Rousseau: El Gran Alquimista de la Modernidad








Retomo de la revista Pasajes...
Rousseau afirma que no es la voluntad (irrenunciable) sino el poder, que no es la soberanía (intransferible) sino la acción, lo que los ciudadanos transmiten a través de la voluntad general.
Pero de los ciudadanos han perdido ya parte de su voluntad individual en la proyección en esta entidad colectiva -bien común, deseo ponderado- que llamamos voluntad general. Una vez la voluntad general se ha hecho institución ha dejado de pertenecer al ciudadano.
Se ha convertido en ente autónomo que está delante del individuo (ciudadano) y que incluso tiene derecho a actuar sobre el individuo (súbdito).
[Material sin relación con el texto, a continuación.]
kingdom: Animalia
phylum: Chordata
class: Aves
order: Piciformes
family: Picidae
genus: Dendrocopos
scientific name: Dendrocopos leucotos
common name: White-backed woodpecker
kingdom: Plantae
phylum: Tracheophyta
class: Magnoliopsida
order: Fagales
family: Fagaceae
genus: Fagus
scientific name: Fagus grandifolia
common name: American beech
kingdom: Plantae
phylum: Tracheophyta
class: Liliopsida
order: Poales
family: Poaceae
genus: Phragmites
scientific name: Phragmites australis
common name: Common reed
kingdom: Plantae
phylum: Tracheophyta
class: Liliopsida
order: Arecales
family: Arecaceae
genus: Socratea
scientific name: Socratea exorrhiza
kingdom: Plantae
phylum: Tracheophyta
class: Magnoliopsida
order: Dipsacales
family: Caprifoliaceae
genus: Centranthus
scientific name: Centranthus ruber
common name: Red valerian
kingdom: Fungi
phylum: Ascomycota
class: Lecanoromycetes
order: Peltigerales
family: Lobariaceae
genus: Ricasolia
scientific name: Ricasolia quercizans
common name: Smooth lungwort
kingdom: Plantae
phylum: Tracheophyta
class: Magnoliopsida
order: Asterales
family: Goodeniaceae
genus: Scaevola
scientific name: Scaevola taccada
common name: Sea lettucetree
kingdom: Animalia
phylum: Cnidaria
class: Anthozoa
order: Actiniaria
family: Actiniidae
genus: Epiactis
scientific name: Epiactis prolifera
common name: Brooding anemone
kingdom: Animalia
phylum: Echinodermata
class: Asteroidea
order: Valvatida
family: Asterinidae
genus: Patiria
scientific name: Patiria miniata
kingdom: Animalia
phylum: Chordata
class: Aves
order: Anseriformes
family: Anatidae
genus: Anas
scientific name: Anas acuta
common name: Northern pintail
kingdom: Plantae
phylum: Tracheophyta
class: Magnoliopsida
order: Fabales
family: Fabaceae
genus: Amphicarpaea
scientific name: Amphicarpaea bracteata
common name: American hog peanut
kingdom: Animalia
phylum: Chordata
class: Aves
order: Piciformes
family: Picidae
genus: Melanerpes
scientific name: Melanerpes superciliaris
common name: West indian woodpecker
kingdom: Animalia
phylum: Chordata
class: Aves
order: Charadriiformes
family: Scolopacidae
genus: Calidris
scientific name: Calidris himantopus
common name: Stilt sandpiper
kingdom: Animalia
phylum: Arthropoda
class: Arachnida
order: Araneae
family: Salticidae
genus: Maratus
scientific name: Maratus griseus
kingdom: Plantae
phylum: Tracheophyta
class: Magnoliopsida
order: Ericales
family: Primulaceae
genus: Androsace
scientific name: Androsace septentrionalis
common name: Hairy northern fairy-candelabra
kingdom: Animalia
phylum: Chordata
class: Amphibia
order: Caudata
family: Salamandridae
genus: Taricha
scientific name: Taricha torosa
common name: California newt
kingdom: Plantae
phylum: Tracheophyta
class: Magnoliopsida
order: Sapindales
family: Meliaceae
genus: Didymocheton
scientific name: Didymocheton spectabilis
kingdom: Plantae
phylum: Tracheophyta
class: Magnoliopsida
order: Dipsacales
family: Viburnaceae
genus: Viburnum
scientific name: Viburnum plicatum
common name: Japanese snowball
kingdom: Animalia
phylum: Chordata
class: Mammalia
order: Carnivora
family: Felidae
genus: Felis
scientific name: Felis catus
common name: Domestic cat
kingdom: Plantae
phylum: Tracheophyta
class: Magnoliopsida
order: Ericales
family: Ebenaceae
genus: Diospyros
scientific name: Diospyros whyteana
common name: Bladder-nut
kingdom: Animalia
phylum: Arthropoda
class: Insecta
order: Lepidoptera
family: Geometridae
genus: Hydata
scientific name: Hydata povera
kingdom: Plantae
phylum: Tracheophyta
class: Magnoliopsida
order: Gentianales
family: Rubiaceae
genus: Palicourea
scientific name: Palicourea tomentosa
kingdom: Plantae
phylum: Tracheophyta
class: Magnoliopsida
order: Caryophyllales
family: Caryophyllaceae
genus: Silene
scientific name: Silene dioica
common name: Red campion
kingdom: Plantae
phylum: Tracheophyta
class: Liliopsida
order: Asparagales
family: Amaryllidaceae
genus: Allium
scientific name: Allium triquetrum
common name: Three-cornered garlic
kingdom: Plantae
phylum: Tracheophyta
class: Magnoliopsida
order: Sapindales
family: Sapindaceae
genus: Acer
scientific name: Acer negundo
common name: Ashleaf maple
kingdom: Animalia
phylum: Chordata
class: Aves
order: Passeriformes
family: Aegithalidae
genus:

Ha nacido la ideología jacobina del Estado todopoderoso garantía de la igualdad política y, por tanto, de la libertad de los ciudadanos, que, a través de la forma republicana que le es propia, anima a los hombres para que se cumplan los buenos ideales inscritos en su corazón, antes de perderse en la jungla de las relaciones sociales. De modo que el carácter de Newton de lo social que le reconoció Kant se explica porque es el que hace transmigrar al alma teológico-política del Estado teocrático hasta la historia. Al hacer del Estado de la voluntad general un Estado sin límites abre paso a las doctrinas absolutas de la modernidad que no han querido entender quela soberanía tiene un límite en la irreductible individualidad de las personas. Rousseau completa su cuadro con la noción de religión civil, que religa a la ciudadanía con la república, porque «es bastante importante para el Estado que el ciudadano tenga una religión que le haga amar los deberes». Y aunque Rousseau dice que no se puede obligar a nadie a creer los dogmas de la religión civil, «se puede proscribir del estado a todo aquel que no los crea».